Outra fonte descreveu um incidente similar que a afetou e a levou a participar desta investigação. “Entendemos que o alvo estava em casa às oito da noite. No final, a Força Aérea bombardeou a casa às três da madrugada. Depois descobrimos [neste intervalo de tempo] que ele tinha se mudado para outra casa com sua família. No prédio que bombardeamos, havia outras duas famílias com crianças”.

Em guerras anteriores em Gaza, após o assassinato de alvos humanos, os serviços de inteligência israelenses realizavam procedimentos de Avaliação de Danos por Bombas (BDA), uma verificação rotineira após o ataque para ver se o comando superior havia sido morto e quantos civis haviam morrido com ele. Como revelado em uma investigação anterior de +972 e Local Call, isso envolvia ouvir telefonemas de parentes que perderam seus entes queridos. No entanto, na guerra atual, pelo menos em relação aos militantes de baixo escalão marcados pela IA, as fontes afirmam que esse procedimento foi suprimido para economizar tempo. As fontes disseram que não sabiam quantos civis morreram em cada ataque e, no caso dos supostos operativos de baixo escalão do Hamas e da Jihad Islâmica marcados pela IA, nem mesmo sabiam se o próprio alvo havia morrido.
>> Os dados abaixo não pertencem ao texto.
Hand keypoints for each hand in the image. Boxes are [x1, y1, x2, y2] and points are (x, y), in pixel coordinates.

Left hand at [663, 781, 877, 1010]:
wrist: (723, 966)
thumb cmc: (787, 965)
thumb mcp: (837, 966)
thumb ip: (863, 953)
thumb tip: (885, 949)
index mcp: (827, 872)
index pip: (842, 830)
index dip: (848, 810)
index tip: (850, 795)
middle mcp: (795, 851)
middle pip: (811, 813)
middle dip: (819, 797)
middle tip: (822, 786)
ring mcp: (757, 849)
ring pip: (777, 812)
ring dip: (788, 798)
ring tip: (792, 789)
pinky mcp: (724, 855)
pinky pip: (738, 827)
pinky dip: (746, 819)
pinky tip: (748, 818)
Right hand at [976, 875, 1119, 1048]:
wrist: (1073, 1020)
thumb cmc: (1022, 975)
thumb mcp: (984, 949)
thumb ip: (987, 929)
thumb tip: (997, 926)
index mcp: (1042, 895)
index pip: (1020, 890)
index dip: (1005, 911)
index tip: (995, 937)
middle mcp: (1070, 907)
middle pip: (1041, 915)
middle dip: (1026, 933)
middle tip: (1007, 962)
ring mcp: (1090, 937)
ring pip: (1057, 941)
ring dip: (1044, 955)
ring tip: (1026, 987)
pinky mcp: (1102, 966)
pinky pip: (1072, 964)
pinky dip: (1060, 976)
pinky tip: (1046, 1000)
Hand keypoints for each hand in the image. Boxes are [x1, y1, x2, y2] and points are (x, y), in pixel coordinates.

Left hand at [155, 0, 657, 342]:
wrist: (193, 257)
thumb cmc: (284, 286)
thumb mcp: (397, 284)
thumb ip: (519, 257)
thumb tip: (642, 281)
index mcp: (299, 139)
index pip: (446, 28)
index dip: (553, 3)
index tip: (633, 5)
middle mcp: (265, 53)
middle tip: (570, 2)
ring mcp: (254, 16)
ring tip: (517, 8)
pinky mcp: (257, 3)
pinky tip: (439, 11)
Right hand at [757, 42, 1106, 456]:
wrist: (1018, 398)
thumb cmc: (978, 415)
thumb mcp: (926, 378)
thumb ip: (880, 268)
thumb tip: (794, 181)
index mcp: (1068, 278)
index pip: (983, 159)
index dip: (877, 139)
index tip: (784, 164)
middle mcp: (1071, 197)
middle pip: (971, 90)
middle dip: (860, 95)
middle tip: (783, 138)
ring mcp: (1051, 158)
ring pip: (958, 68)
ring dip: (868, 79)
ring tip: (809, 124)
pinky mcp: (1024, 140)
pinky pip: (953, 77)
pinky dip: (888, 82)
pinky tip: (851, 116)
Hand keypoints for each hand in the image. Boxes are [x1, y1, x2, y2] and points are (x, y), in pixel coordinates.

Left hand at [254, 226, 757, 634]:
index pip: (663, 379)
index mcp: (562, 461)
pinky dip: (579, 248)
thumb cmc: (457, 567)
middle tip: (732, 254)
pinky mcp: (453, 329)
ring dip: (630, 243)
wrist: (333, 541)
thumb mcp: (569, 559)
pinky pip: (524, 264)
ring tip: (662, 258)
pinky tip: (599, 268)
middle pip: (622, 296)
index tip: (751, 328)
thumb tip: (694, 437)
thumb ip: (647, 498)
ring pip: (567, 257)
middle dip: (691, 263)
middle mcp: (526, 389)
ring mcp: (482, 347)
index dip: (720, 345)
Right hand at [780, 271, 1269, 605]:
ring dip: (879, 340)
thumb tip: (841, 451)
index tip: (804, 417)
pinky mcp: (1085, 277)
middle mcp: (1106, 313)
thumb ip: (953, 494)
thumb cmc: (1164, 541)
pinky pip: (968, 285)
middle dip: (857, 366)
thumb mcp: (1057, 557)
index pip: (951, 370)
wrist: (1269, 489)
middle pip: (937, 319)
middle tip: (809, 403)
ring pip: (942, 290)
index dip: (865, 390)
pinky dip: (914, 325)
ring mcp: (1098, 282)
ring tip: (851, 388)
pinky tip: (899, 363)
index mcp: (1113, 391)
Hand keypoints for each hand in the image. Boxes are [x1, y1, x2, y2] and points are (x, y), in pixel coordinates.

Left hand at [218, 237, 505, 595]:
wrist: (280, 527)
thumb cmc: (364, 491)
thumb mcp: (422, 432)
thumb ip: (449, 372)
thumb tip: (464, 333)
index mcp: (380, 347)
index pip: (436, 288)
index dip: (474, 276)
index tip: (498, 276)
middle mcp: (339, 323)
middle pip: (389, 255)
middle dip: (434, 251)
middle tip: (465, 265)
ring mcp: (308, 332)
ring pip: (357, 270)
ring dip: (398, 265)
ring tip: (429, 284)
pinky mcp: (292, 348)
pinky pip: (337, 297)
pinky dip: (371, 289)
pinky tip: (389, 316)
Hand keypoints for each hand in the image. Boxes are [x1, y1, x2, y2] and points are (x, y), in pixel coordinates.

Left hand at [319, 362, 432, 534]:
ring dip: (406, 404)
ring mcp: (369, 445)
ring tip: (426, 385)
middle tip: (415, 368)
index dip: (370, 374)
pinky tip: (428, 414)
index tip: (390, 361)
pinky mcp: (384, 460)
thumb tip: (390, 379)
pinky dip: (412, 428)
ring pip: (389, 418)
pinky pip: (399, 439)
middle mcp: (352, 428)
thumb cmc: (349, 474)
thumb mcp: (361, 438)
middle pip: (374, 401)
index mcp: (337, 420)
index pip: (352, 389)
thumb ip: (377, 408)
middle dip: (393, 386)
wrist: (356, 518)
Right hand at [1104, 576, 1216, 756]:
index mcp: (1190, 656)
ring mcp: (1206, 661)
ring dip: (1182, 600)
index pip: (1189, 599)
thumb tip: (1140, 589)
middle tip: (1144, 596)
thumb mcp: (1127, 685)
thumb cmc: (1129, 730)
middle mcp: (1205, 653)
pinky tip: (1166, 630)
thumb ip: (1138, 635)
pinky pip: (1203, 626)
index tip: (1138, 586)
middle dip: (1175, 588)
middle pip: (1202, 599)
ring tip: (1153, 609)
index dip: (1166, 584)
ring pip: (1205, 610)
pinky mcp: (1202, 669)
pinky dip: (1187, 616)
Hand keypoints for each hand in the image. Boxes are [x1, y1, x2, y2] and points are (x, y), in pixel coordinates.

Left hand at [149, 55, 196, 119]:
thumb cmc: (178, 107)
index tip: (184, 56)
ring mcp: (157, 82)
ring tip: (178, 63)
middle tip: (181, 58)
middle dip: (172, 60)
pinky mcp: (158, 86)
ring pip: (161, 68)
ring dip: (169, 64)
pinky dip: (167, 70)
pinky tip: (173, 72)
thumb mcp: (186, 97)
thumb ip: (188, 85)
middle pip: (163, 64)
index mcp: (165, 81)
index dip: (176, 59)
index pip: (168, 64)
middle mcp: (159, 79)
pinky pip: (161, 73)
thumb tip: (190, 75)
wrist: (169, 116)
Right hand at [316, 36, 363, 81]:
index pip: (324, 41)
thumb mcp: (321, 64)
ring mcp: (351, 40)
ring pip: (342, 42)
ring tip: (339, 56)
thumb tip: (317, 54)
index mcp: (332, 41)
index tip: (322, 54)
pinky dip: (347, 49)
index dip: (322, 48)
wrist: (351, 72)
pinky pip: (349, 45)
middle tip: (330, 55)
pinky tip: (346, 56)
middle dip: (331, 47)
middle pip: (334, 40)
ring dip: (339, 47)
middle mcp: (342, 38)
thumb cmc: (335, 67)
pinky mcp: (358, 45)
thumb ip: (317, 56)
“Você não sabe exatamente quantos matou nem quem matou”, disse uma fonte dos serviços de inteligência em uma investigação anterior publicada em janeiro. “O procedimento de BDA é seguido apenas quando se trata de altos comandantes do Hamas. Nos demais casos, não importa. Você recebe um relatório das forças aéreas sobre se o prédio foi bombardeado e é isso. Você não tem ideia do número de danos colaterais; imediatamente após isso, passa para o próximo alvo. O foco estava em criar tantos alvos quanto possível, o mais rápido possível”.

No entanto, enquanto o exército israelense pode seguir em frente após cada ataque sem se deter no número de vítimas, Amjad Al-Sheikh, o residente de Shuja’iya que perdeu onze de seus familiares no bombardeio de 2 de dezembro, disse que ele e seus vizinhos ainda estão procurando por cadáveres.

“Ainda há corpos sob os escombros”, afirmou. “Catorze prédios residenciais foram bombardeados com seus moradores dentro. Alguns dos meus parentes e vizinhos ainda estão enterrados sob os escombros”.